SOURCE PASSAGE
····················
Sanral urged any road user, who had been stopped purportedly to check if they have an e-tag, to contact Sanral. Similarly, it said if anyone posing as a JMPD officer has stopped any motorist, such a road user must contact the JMPD.

 

The US has increased the number of Marines and aircraft stationed in Sicily who could be called upon to evacuate Americans from the US embassy in Tripoli as unrest in Libya grows, two US officials said on Monday.

This comes after heavily armed gunmen stormed Libya's parliament on Sunday and gunfire erupted across Tripoli, where rival militias clashed in some of the worst violence in the city since the end of the 2011 war against Muammar Gaddafi.

About 60 more Marines and another four Osprey aircraft, whose tilt-rotar engines allow it to land like a helicopter but fly like an airplane, were being sent to Naval Air Station Sigonella in Sicily from their base in Spain.

Underscoring the turmoil, the commander of Libyan army special forces said on Monday he had allied with renegade general Khalifa Haftar in his campaign against militant Islamists. Haftar has been denounced by the Tripoli government as attempting to stage a coup.

 

Suspected Somali al Shabaab militants killed at least 12 people in an ambush in northern Kenya on Monday. This came a day after Kenyan jets pounded the Islamists' bases over the border, disaster and police officials said.

The east African nation, which sent its troops into Somalia in October 2011 to pursue the militants, has suffered a string of gun, bomb and grenade attacks that it blames on al Shabaab, including an attack in the capital Nairobi last week.

Britain, the US and other Western governments have warned holidaymakers against visiting Kenya.
····················
DATA EXTRACTS
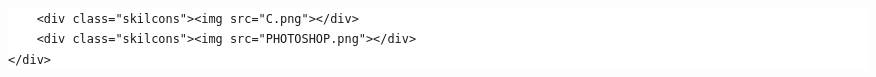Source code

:    		<div class="skilcons"><img src="C.png"></div>
   		<div class="skilcons"><img src="PHOTOSHOP.png"></div>
   	</div>
   </div>
   </div>
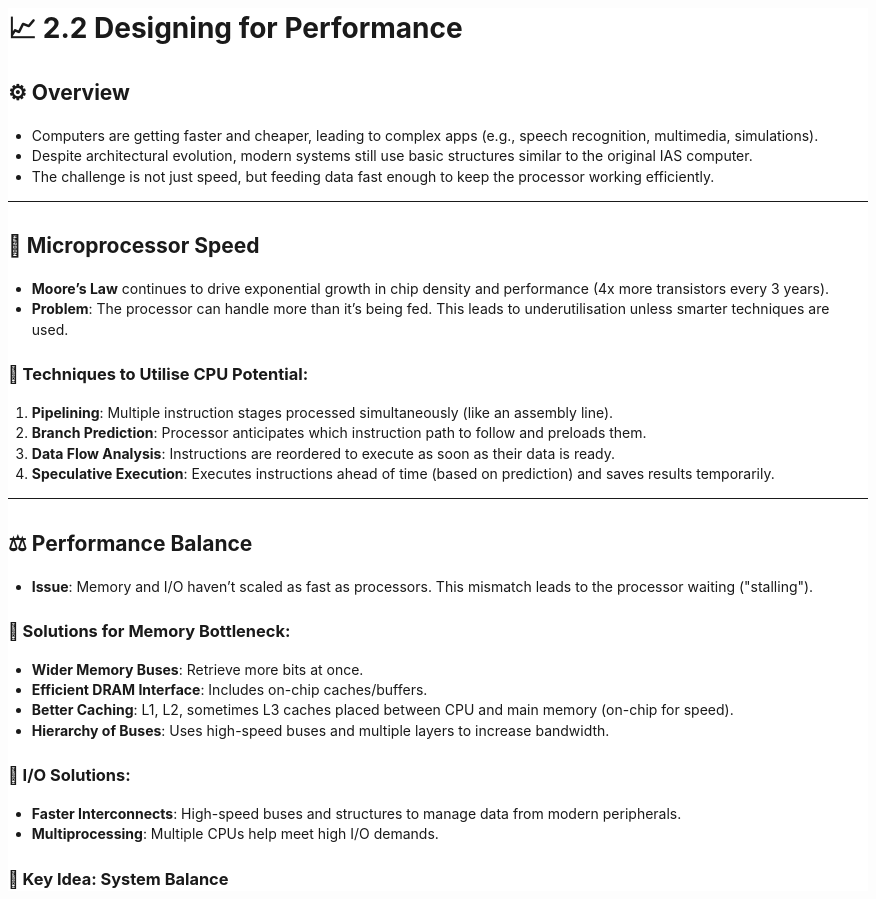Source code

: 
# 📈 2.2 Designing for Performance

## ⚙️ Overview

* Computers are getting faster and cheaper, leading to complex apps (e.g., speech recognition, multimedia, simulations).
* Despite architectural evolution, modern systems still use basic structures similar to the original IAS computer.
* The challenge is not just speed, but feeding data fast enough to keep the processor working efficiently.

---

## 🚀 Microprocessor Speed

* **Moore’s Law** continues to drive exponential growth in chip density and performance (4x more transistors every 3 years).
* **Problem**: The processor can handle more than it’s being fed. This leads to underutilisation unless smarter techniques are used.

### 🔧 Techniques to Utilise CPU Potential:

1. **Pipelining**: Multiple instruction stages processed simultaneously (like an assembly line).
2. **Branch Prediction**: Processor anticipates which instruction path to follow and preloads them.
3. **Data Flow Analysis**: Instructions are reordered to execute as soon as their data is ready.
4. **Speculative Execution**: Executes instructions ahead of time (based on prediction) and saves results temporarily.

---

## ⚖️ Performance Balance

* **Issue**: Memory and I/O haven’t scaled as fast as processors. This mismatch leads to the processor waiting ("stalling").

### 🧠 Solutions for Memory Bottleneck:

* **Wider Memory Buses**: Retrieve more bits at once.
* **Efficient DRAM Interface**: Includes on-chip caches/buffers.
* **Better Caching**: L1, L2, sometimes L3 caches placed between CPU and main memory (on-chip for speed).
* **Hierarchy of Buses**: Uses high-speed buses and multiple layers to increase bandwidth.

### 🧱 I/O Solutions:

* **Faster Interconnects**: High-speed buses and structures to manage data from modern peripherals.
* **Multiprocessing**: Multiple CPUs help meet high I/O demands.

### 🔁 Key Idea: **System Balance**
····················
EXERCISE DETAILS
Decide whether each statement agrees with the news briefs, answering yes or no and quoting the words that settle it. (a) The additional Marines and Osprey aircraft came to Sicily from a base in Spain. (b) Kenya sent its troops into Somalia in 2012. (c) The Tripoli government supported Khalifa Haftar's campaign. This exercise doesn't require the material.

TASK OUTPUT
(a) Yes: "were being sent to Naval Air Station Sigonella in Sicily from their base in Spain"
(b) No: "sent its troops into Somalia in October 2011"
(c) No: "Haftar has been denounced by the Tripoli government as attempting to stage a coup"